Find and copy each line of the listing below that has the word "daylight" in it.

[Extracted records — start]

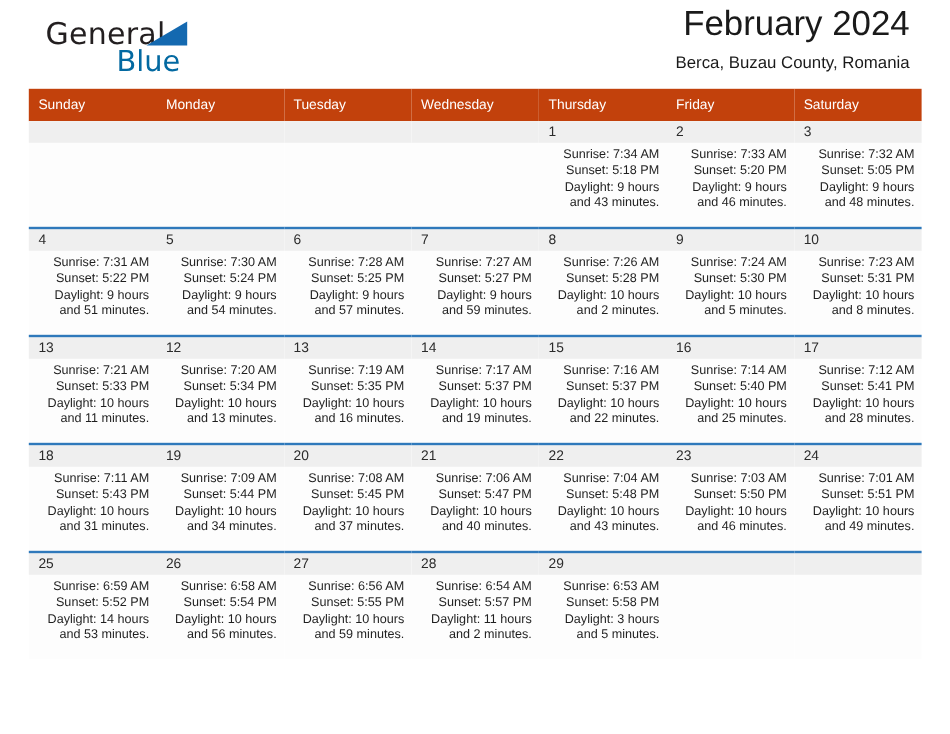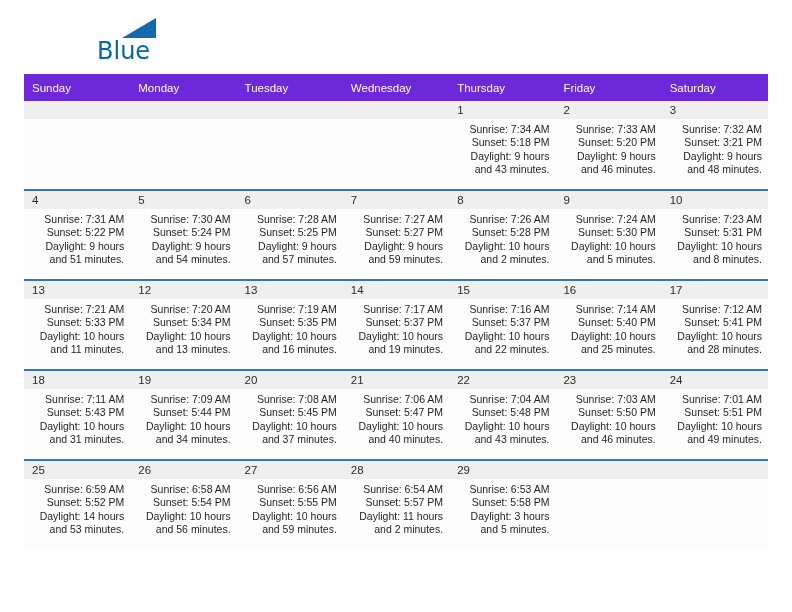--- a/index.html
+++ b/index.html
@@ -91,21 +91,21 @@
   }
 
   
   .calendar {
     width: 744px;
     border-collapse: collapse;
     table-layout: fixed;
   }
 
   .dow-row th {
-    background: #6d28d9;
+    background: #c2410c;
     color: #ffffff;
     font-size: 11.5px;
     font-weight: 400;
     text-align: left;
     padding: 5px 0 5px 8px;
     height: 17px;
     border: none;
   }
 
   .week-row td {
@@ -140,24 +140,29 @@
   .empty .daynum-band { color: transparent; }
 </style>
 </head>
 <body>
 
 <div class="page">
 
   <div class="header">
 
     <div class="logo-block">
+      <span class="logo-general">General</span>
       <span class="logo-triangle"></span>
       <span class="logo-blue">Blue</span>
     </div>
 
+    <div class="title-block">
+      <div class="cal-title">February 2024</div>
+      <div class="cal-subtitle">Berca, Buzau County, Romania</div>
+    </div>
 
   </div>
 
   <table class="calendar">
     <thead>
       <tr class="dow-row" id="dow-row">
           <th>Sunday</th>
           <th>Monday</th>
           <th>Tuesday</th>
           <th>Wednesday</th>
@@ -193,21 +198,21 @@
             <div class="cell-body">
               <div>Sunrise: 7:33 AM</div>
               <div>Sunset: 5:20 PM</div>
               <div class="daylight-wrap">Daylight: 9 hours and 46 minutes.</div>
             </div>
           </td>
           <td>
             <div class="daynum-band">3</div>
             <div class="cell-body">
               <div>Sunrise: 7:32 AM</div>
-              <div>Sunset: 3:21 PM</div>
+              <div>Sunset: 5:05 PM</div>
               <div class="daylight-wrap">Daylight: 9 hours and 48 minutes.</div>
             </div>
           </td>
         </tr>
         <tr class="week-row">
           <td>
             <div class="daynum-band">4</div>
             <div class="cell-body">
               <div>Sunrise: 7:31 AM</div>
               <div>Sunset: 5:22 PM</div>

[Extracted records — finish]
[Extracted records — start]

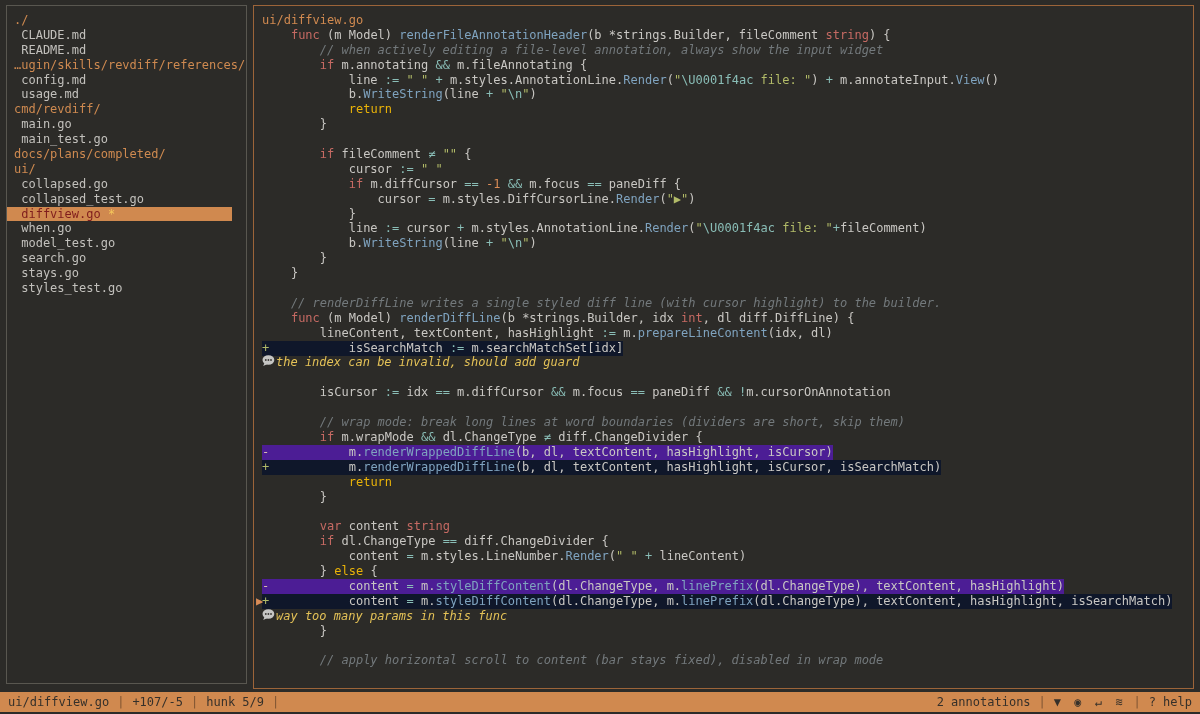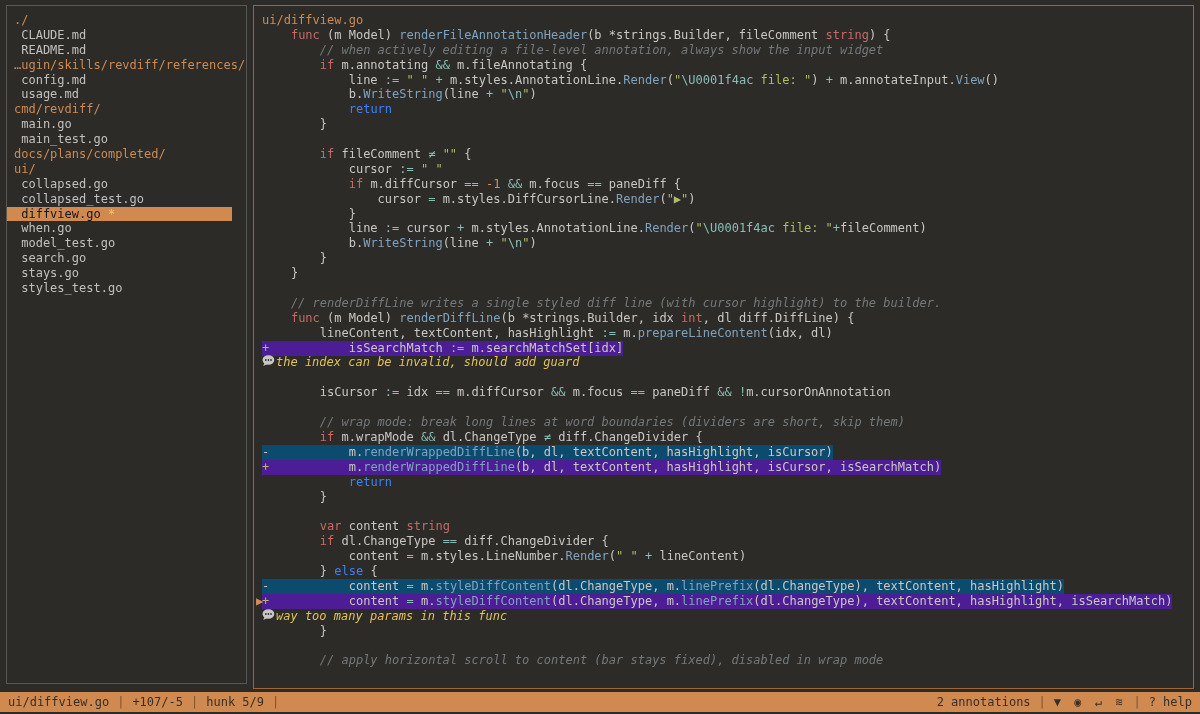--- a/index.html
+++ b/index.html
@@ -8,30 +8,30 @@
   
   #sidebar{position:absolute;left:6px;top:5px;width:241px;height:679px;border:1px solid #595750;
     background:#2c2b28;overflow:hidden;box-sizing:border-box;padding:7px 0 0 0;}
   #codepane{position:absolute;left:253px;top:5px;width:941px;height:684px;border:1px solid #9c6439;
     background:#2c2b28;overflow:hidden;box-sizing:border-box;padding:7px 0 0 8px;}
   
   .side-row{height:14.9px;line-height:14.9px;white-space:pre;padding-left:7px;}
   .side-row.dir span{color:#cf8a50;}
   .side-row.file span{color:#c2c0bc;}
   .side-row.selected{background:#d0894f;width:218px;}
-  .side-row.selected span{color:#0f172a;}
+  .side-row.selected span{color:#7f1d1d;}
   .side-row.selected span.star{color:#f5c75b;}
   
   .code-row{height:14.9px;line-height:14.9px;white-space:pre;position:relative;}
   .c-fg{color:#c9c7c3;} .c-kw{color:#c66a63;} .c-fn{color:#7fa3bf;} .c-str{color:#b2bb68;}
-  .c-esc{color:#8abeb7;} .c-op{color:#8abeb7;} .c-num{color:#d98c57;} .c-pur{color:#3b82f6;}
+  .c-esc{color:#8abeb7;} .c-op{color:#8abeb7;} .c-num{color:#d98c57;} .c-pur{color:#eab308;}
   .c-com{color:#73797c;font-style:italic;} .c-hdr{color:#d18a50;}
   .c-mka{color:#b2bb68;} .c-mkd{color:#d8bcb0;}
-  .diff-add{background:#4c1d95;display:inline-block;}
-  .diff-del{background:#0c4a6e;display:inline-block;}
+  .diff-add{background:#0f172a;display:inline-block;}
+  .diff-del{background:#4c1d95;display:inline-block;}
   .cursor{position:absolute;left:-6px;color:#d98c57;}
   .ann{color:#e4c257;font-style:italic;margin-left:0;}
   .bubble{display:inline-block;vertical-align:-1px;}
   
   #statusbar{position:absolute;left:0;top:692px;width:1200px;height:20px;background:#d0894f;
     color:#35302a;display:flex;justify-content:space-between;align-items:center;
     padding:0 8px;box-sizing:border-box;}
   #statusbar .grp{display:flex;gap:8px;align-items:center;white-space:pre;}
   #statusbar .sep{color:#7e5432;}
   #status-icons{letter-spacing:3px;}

[Extracted records — finish]
[Extracted records — start]

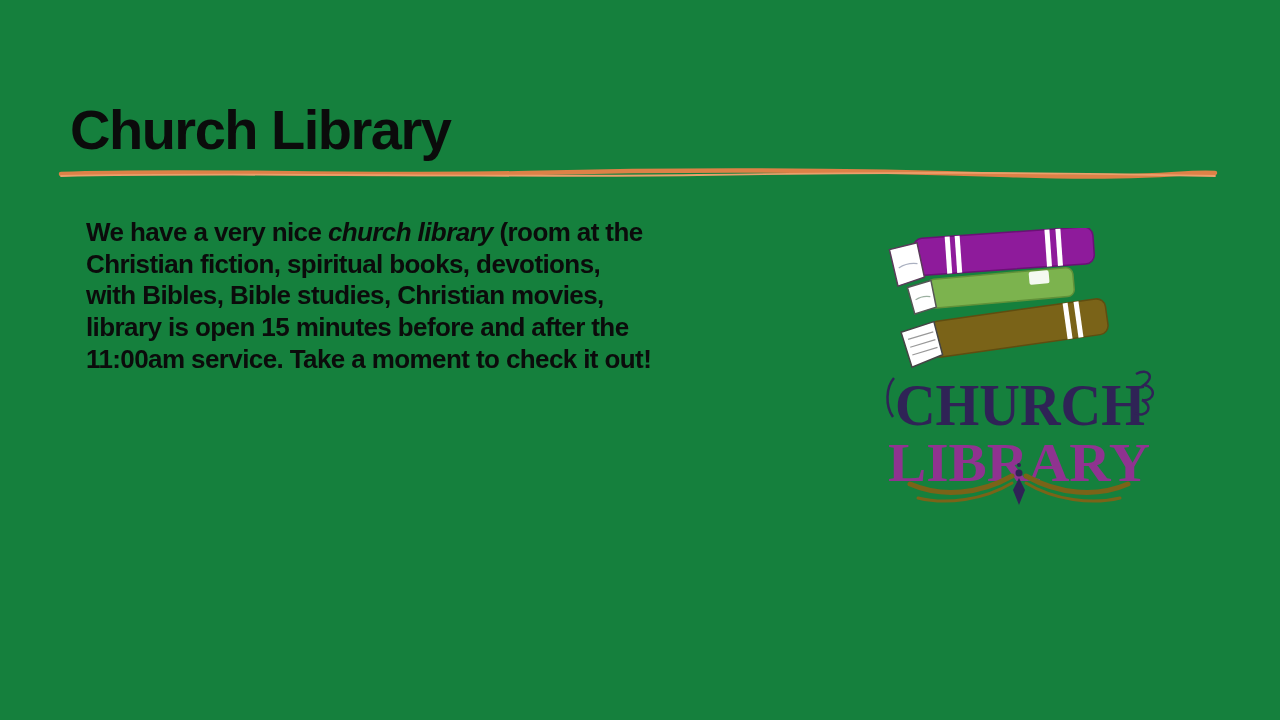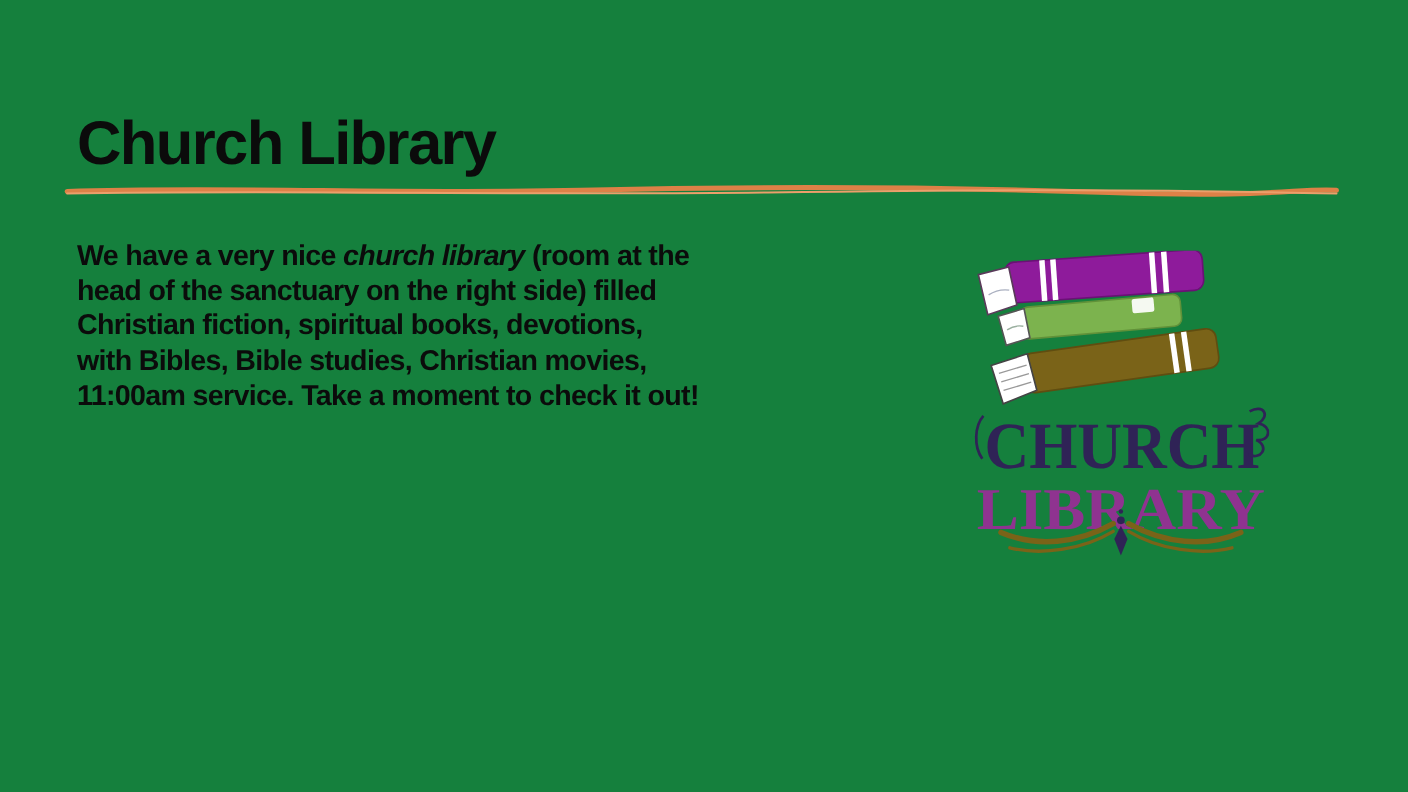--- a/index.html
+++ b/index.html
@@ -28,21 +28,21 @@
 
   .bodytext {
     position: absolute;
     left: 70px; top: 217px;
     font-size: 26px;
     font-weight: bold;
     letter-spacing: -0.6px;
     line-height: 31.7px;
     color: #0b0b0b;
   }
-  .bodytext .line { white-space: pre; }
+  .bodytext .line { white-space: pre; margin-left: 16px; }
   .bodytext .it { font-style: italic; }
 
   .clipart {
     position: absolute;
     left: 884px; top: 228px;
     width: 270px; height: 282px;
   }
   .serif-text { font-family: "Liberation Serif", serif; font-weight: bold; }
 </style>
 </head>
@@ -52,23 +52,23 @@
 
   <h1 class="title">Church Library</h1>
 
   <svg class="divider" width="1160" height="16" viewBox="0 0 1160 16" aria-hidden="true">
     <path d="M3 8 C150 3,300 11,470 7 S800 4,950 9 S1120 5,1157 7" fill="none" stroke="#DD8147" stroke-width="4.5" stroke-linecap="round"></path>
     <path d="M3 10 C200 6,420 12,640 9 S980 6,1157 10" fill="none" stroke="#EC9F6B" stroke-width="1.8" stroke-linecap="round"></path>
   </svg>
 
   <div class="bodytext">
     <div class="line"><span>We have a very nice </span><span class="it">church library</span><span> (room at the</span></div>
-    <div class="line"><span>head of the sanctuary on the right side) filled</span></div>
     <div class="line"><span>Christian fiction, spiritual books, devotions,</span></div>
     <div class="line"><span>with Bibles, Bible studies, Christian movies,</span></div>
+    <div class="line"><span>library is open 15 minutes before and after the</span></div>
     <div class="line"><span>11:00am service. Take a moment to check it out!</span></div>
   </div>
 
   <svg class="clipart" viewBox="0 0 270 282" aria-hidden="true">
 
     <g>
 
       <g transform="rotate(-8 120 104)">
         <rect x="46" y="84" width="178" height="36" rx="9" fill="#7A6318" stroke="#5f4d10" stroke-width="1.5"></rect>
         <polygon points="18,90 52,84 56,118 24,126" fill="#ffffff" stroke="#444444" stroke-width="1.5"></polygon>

[Extracted records — finish]

■ **Result of this exercise**
               <div class="daylight-wrap">Daylight: 9 hours and 46 minutes.</div>
               <div class="daylight-wrap">Daylight: 9 hours and 48 minutes.</div>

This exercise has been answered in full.